The Discovery Xenon Flash DXF 200 employs a High Speed Xenon-pulse Delivery source (HSXD) with considerably lower cost and less maintenance than a laser and generates equivalent results. A reflective optic configuration of our design effectively harnesses the power of a Xenon flash tube and, with the aid of proprietary wave guides, delivers it to the specimen inside the Environmental Module. DXF 200 produces a pulse width that is shorter (400 μs to 600 μs) than many commercial laser-based systems, while uniformly concentrating sufficient power from the flash source directly on the entire face of the specimen. Due to this optimized optical arrangement and the broad light spectrum, specimens as large as 25 mm in diameter can be illuminated with sufficient energy to make a high-accuracy measurement. The use of large samples diminishes errors associated with inhomogeneity and permits representative measurements of poorly dispersed composites.
A sub-ambient test system, DXF 200 uses an efficient liquid nitrogen cooling mechanism to provide accurate and stable temperature control from -150 °C to 200 °C in air or inert gas.
At this temperature traditional IR detectors exhibit poor sensitivity at low temperatures. To overcome this limitation, the DXF 200 employs a solid-state detector that enables high-sensitivity measurements under cryogenic conditions.
All Discovery Flash source modules employ full-time pulse mapping and recording capability. This allows for precise pulse-shape and pulse-width correction calculations and the most accurate determination of the t0.
The Discovery Flash data analysis software also employs the latest methods for heat loss corrections. The Clark and Taylor and Curve Fitting algorithms are utilized as the most accurate general purpose procedure to determine thermal diffusivity based on the finite pulse width, radiation heat losses, and non-isothermal local sample conditions. Additionally, more than 20 different analysis models and correction programs are incorporated into the software, providing the highest accuracy for all material types.

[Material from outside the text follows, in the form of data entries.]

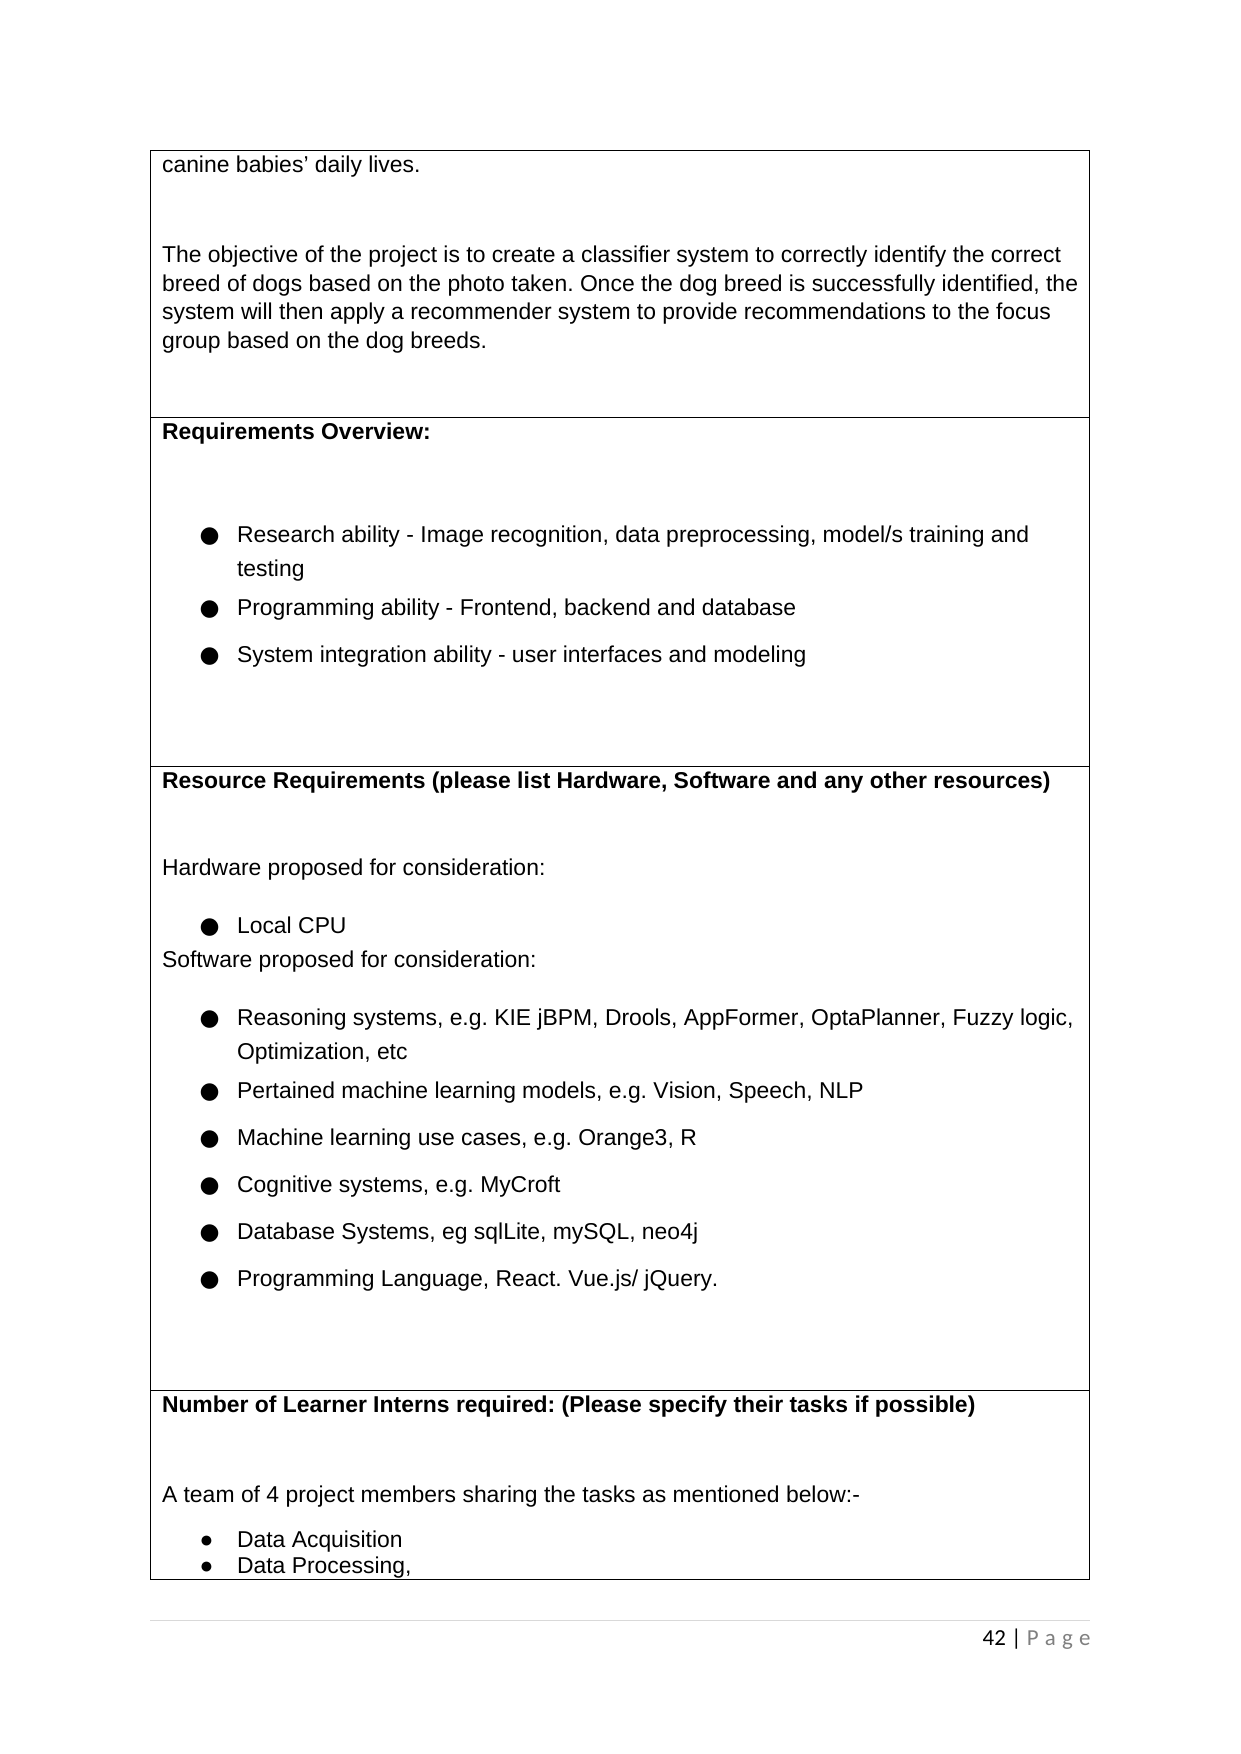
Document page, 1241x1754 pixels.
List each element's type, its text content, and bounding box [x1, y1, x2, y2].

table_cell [151, 1391, 1089, 1579]
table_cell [151, 151, 1089, 417]
table_cell Resource Requirements (please list Hardware, Software and any other resources) Hardware proposed for consideration: Local CPU Software proposed for consideration: Reasoning systems, e.g. KIE jBPM, Drools, AppFormer, OptaPlanner, Fuzzy logic, Optimization, etc Pertained machine learning models, e.g. Vision, Speech, NLP Machine learning use cases, e.g. Orange3, R Cognitive systems, e.g. MyCroft Database Systems, eg sqlLite, mySQL, neo4j Programming Language, React. Vue.js/ jQuery. [151, 767, 1089, 1390]
table_cell Requirements Overview: Research ability - Image recognition, data preprocessing, model/s training and testing Programming ability - Frontend, backend and database System integration ability - user interfaces and modeling [151, 418, 1089, 766]
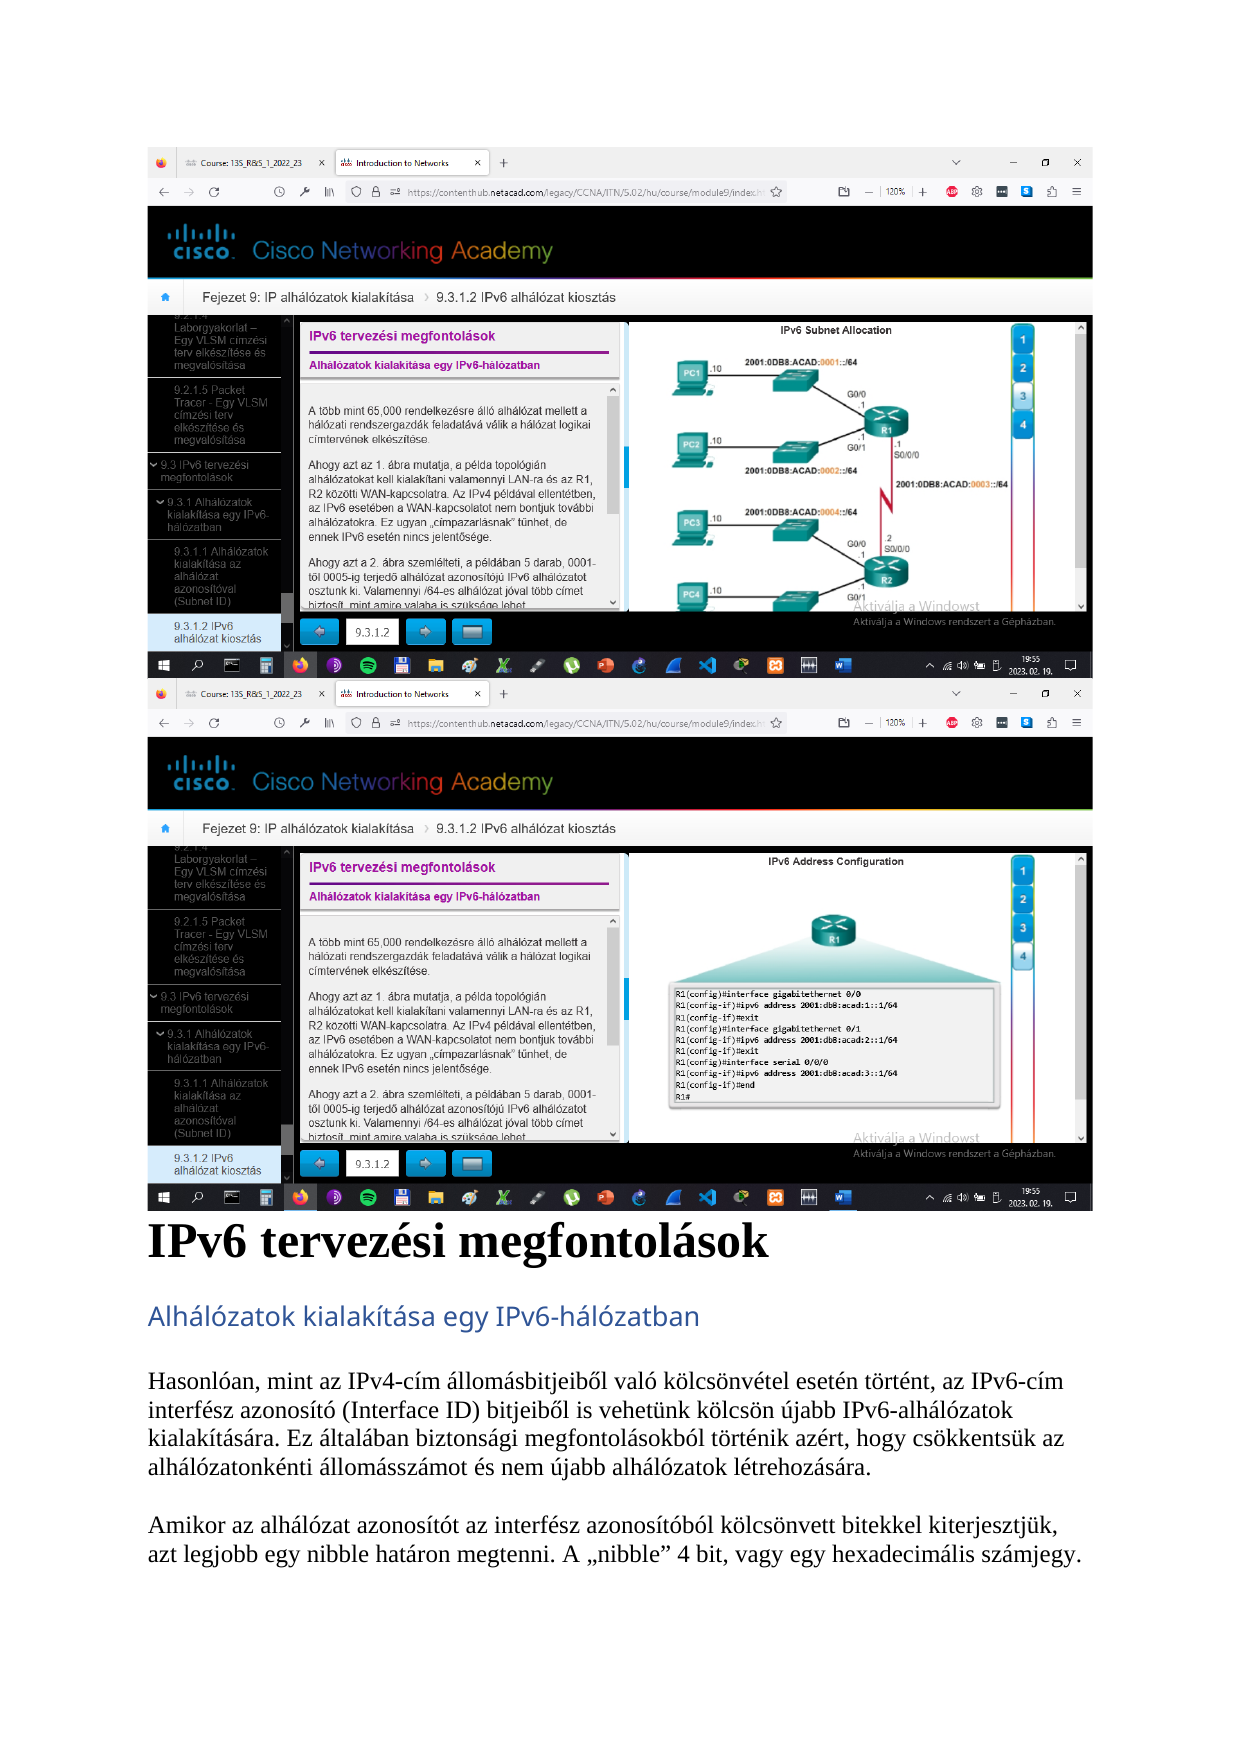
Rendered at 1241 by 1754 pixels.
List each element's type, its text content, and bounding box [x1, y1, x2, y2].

text Hasonlóan, mint az IPv4-cím állomásbitjeiből való kölcsönvétel esetén történt, az IPv6-cím interfész azonosító (Interface ID) bitjeiből is vehetünk kölcsön újabb IPv6-alhálózatok kialakítására. Ez általában biztonsági megfontolásokból történik azért, hogy csökkentsük az alhálózatonkénti állomásszámot és nem újabb alhálózatok létrehozására. [148, 1366, 1093, 1481]
subtitle Alhálózatok kialakítása egy IPv6-hálózatban [148, 1297, 1093, 1334]
subtitle IPv6 tervezési megfontolások [148, 1211, 1093, 1268]
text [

The DXF 200 employs a proprietary solid-state PIN detector, providing unprecedented accuracy at room temperature and the ability to precisely measure the thermal diffusivity at temperature lower than any IR detector-based system. The signal-to-noise ratio for the solid-state PIN detector at -150°C is more than 5 times greater than for a traditional IR detector at room temperature.
Standard and Universal
Standard and Universal
The flash method is widely accepted and is documented in ASTM E1461, ASTM E2585, DIN EN821, DIN 30905, ISO 22007-4:2008, and ISO 18755:2005. All TA Instruments Discovery Flash instruments conform to these standards and can be relied on to produce accurate, repeatable results that can be easily compared between laboratories.